数ヵ月前を思い出す。私が彼女にランチを奢ったこと。彼女が躊躇も遠慮もなく返答をし、好きなだけ食べたいものを注文したこと。それは私がなにも困らないほど小遣いを貰っていると思っていたからなのだろうか。
人にご飯を奢ることをなんの躊躇いもないほど、お金に甘やかされていると考えていたから、なんだろうか。

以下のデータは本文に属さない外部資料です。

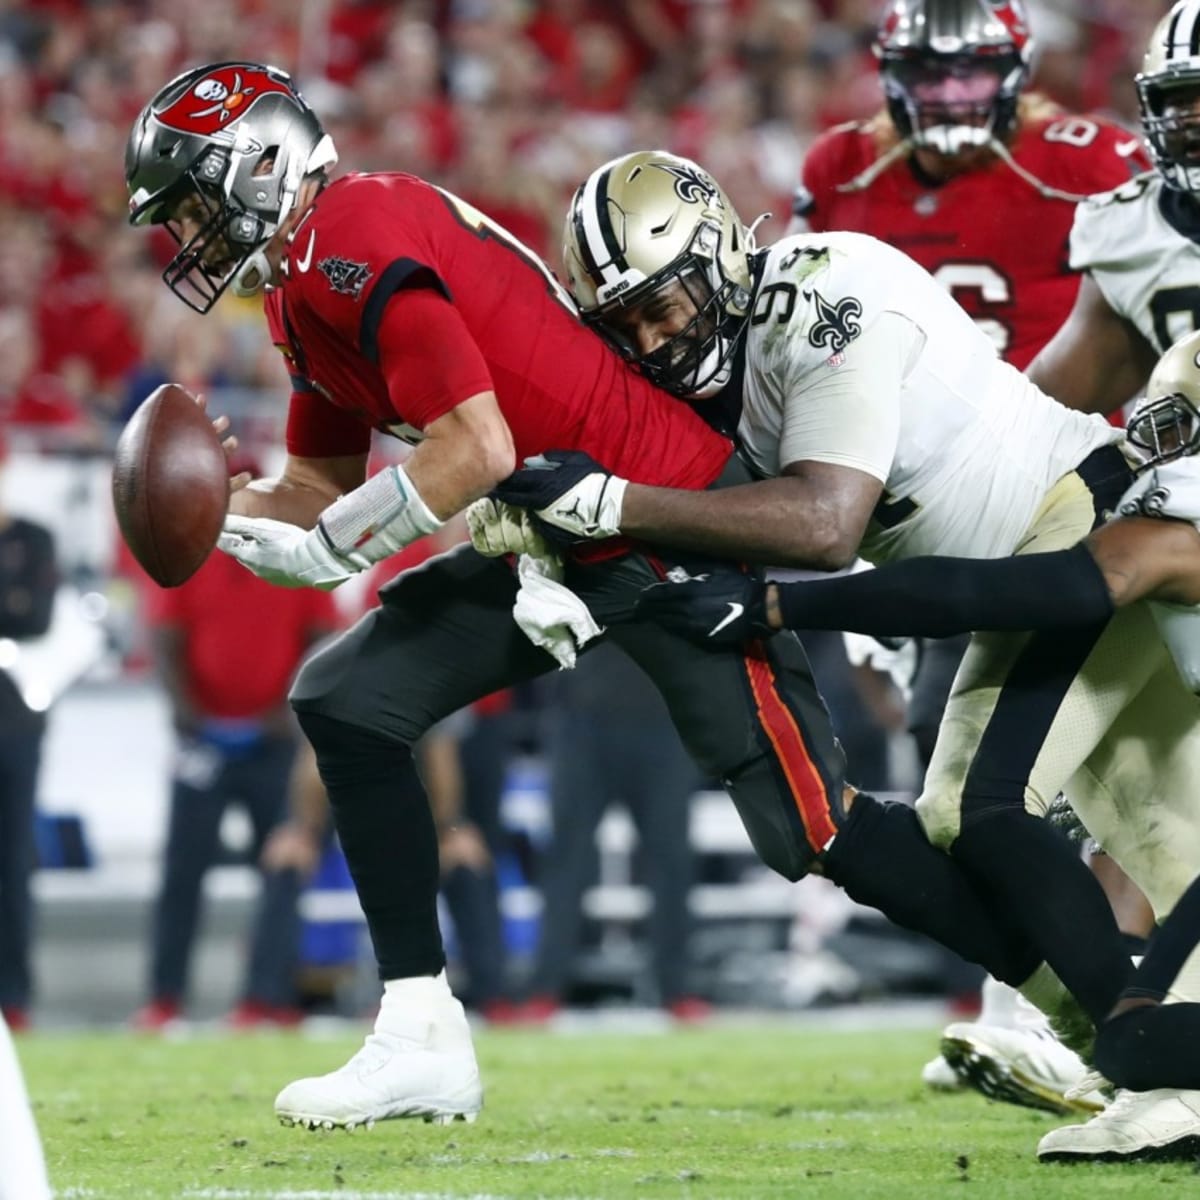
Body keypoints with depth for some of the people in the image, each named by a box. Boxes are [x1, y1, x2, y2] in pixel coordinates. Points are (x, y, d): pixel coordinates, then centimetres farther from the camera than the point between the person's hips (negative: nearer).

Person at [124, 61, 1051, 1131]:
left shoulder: (351, 240, -19)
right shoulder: (307, 285, 12)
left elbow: (476, 451, -27)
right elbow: (320, 488, 19)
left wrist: (317, 548, -16)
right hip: (554, 542, 10)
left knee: (813, 830, -8)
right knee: (349, 702, 3)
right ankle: (423, 1044, 4)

胡麻豆腐を口に運びながら、勝手に失望して、萎れていく己の心を感じていた。


例え、私がお金に甘やかされていたとして。たとえそうだとして、どうして平気で奢られるというんだろう。
連絡一つ寄越すのに、母親に何度もけしかけられなければ出来ない距離を保たせている相手に対して。


それは、気持ちを図る、ものさしになるの?


あなたは会話のうちに何度もいう。「でも、相手に嫌だと思われてるかもしれない」
何度も何度も口に出して怯えているのに、どうして自分から相手を喜ばせようとも、微笑みを向けようとも、会話に入ろうともせず、黙って携帯をいじりはじめるのだろう。
どうして、私の提案に、ひとかけでも。そうした配慮をしてくれなかったんだろう。私が貴方よりも裕福だろうから?溢れるほどにお金をもらっていると思ったから?

どうして。
それは問いかけでなくて、呟くたびに増す、確信。




でも、だからって、あなたみたいに無神経な人、私はきらい





彼女が新しい環境に馴染めず、振り込まれた生活費を使いきって突如実家に舞い戻り、布団から出なくなったという話を聞いた。


しらけた気持ちになった。そんな自分が一番嫌だった。